- Water level at Idukki reservoir the largest hydroelectric power project in the state is only 44% of its total capacity.
- Usually, Idukki reservoir reaches its maximum water level during November-December.
- Even a good amount rain during north-west monsoon will not be enough to fill the reservoir.
With the rain gods playing tricks, Kerala, which depends heavily on hydroelectric projects to meet its energy needs, is staring at a severe power crisis. Water remaining in Idukki reservoir, which houses the largest hydroelectric power project in the state with a capacity of 780 MW, is only 44% of its total capacity.
Low-water-level has affected power generation, and 4.2 million units (mu.)power was generated on Monday while it reduced to 2.12 mu on Tuesday.
The data of Dam Monitoring and Research Station, Vazhathoppe, shows that water level in the reservoir was on the decline during October. Kerala recorded 30% shortfall in monsoon this year.

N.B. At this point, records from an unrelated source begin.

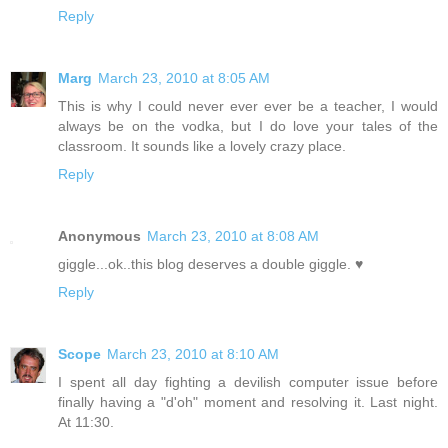
Reply
Marg
March 23, 2010 at 8:05 AM
This is why I could never ever ever be a teacher, I would
always be on the vodka, but I do love your tales of the
classroom. It sounds like a lovely crazy place.
Reply
Anonymous
March 23, 2010 at 8:08 AM
giggle...ok..this blog deserves a double giggle. ♥
Reply
Scope
March 23, 2010 at 8:10 AM
I spent all day fighting a devilish computer issue before
finally having a "d'oh" moment and resolving it. Last night.
At 11:30.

In October, last year, the water level at Idukki reservoir stood at 60%. The water level at the reservoir was recorded as 2, 348.12 ft on Tuesday. An average of 0.2 ft decline in water level is being reported every day since the beginning of October. This is mainly because of poor south-west monsoon. However, northeast monsoon too has not gained strength yet. Usually, retrieving rain reaches the state by mid-October, but this year rainfall is very low. The evaporation rate is also high as the temperature is rising.
Usually, water-level in Idukki reservoir reaches maximum during November-December. It is very rare for the water-level to start declining during October.
The district received only 1, 497 mm rain during north-west monsoon this season while last year it was 1, 866 mm. Even if retrieving monsoon gains momentum, it won't be enough to fill the reservoir which is spread over a large area.